EXERCISE GOAL: Scan the records for "moins". Show the matching lines.

PROVIDED ENTRIES:
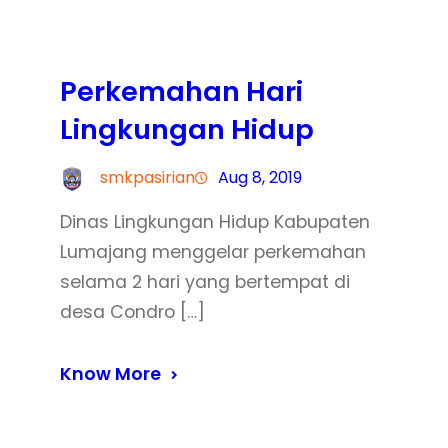
Perkemahan Hari
Lingkungan Hidup
smkpasirian
Aug 8, 2019
Dinas Lingkungan Hidup Kabupaten
Lumajang menggelar perkemahan
selama 2 hari yang bertempat di
desa Condro […]
Know More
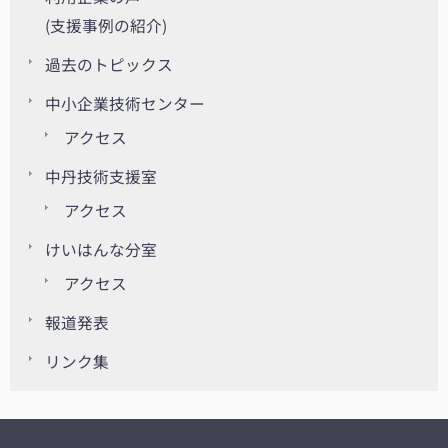
(支援事例の紹介)
過去のトピックス
中小企業技術センター
アクセス
中丹技術支援室
アクセス
けいはんな分室
アクセス
報道発表
リンク集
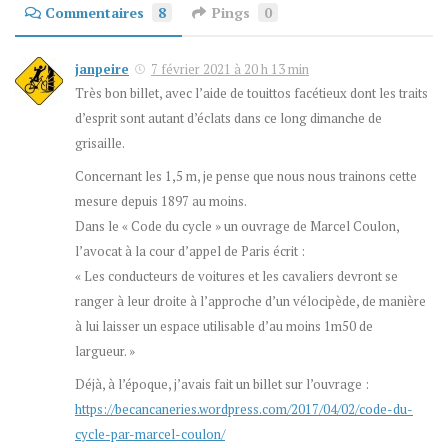
Commentaires
8
Pings
0
janpeire
7 février 2021 à 20 h 13 min
Très bon billet, avec l’aide de touittos facétieux dont les traits
d’esprit sont autant d’éclats dans ce long dimanche de
grisaille.
Concernant les 1,5 m, je pense que nous nous trainons cette
mesure depuis 1897 au moins.
Dans le « Code du cycle » un ouvrage de Marcel Coulon,
l’avocat à la cour d’appel de Paris écrit :
« Les conducteurs de voitures et les cavaliers devront se
ranger à leur droite à l’approche d’un vélocipède, de manière
à lui laisser un espace utilisable d’au moins 1m50 de
largueur. »
Déjà, à l’époque, j’avais fait un billet sur l’ouvrage :
https://becancaneries.wordpress.com/2017/04/02/code-du-
cycle-par-marcel-coulon/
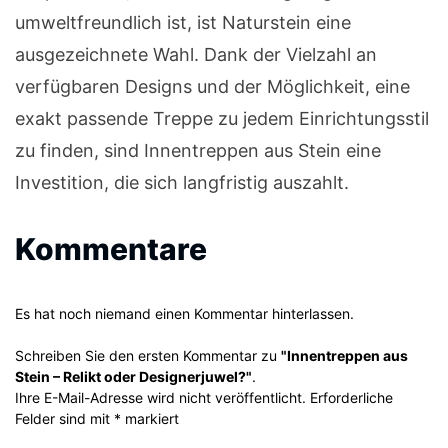
umweltfreundlich ist, ist Naturstein eine
ausgezeichnete Wahl. Dank der Vielzahl an
verfügbaren Designs und der Möglichkeit, eine
exakt passende Treppe zu jedem Einrichtungsstil
zu finden, sind Innentreppen aus Stein eine
Investition, die sich langfristig auszahlt.
Kommentare
Es hat noch niemand einen Kommentar hinterlassen.
Schreiben Sie den ersten Kommentar zu
"Innentreppen aus
Stein – Relikt oder Designerjuwel?"
.
Ihre E-Mail-Adresse wird nicht veröffentlicht. Erforderliche
Felder sind mit * markiert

WRITTEN RESPONSE:
mesure depuis 1897 au moins.
à lui laisser un espace utilisable d’au moins 1m50 de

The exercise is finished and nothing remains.